December 12, 2016

Fall to Winter

Fall to WinterFARM NEWS

A wind whipped through the farm, leaving many of the trees naked, their leaves swirling around them briefly before finding somewhere else to settle. After the windy days, the apricot orchard looked different with not many leaves on the trees and not many on the ground. I was left to wonder where exactly did they go?

Closer inspection showed that the cover crops, now almost half way to my knee, hid some of them. Before the wind storm, the orchard looked like shedding trees with a floor covered in cover crop and yellow leaves. Now, the floor is not only the neat lines, but waving lines of legumes and grasses that where drilled into the soil almost a month ago.

Next to the apricot orchard, our figs stand, still too connected to their leaves to let them go. Many of them have fallen, but most of them have not, and their fig pattern baldness is one that starts at the bottom of the tree and works its way up, leaving the fig trees with a curious texture. I suspect these leaves will not last long. We started to receive our first light frosts the past few mornings, and this is always the hint from Mother Nature that the time has come to let go of last season’s fashion in preparation for the bald branch winter that precedes a spring of new neon green leaves.
Fall to Winter

The bare trees show off a color that is seldom seen on the farm. The branches of the apricots are actually a tender red that would not exist now had the summer’s leaves not provided it with full cover from the brutal and relentless summer sun. Next to the fig orchard, the evergreen citrus enjoys being the center of the farm’s attention. Their dark green leaves provide a backdrop that complements the bright orange gems that we are harvesting just as fast as we possibly can. Soon all of the Satsuma Mandarins will be gone, and then the dark green Murcotts will be ready to take center stage.

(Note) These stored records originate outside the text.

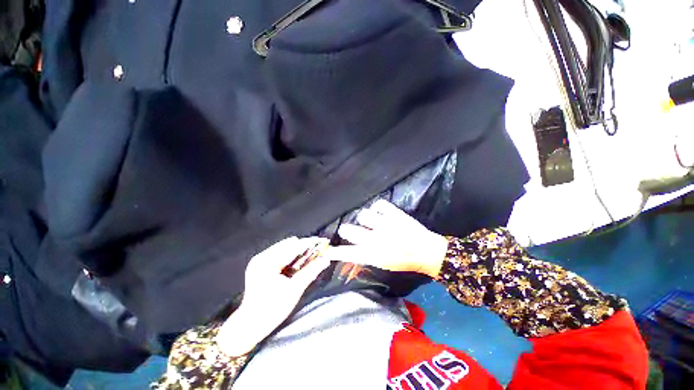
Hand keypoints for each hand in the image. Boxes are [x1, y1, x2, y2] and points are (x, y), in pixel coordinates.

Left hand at [216, 237, 330, 355]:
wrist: (250, 325)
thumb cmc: (272, 310)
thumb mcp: (294, 290)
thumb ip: (311, 271)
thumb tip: (326, 259)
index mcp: (267, 263)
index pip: (292, 247)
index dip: (309, 244)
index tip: (322, 242)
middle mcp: (262, 257)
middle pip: (288, 245)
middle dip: (304, 247)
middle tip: (318, 251)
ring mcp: (259, 260)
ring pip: (284, 248)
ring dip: (298, 251)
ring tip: (310, 257)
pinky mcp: (259, 265)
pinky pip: (279, 254)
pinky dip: (290, 257)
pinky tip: (297, 263)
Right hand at [325, 200, 447, 278]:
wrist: (426, 251)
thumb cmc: (403, 260)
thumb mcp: (382, 264)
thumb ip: (365, 256)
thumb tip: (350, 248)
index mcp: (373, 254)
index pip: (347, 253)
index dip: (334, 251)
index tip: (325, 249)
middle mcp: (376, 239)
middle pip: (348, 230)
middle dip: (346, 230)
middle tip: (350, 230)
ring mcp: (385, 224)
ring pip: (363, 215)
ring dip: (365, 218)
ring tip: (372, 221)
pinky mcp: (394, 213)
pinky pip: (379, 204)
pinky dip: (379, 208)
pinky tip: (382, 213)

The hills are on their way to green, only a few pockets are still showing the golden grass from the past summer. The oak trees are matching the figs with the rate at which they are losing their leaves, but the mighty oak has no pattern of leaf loss – they all shed equally from every part of the tree until they are all gone. The acorn crop this year was not too large, but large enough to collect what was needed for replanting the empty spots of our restoration projects.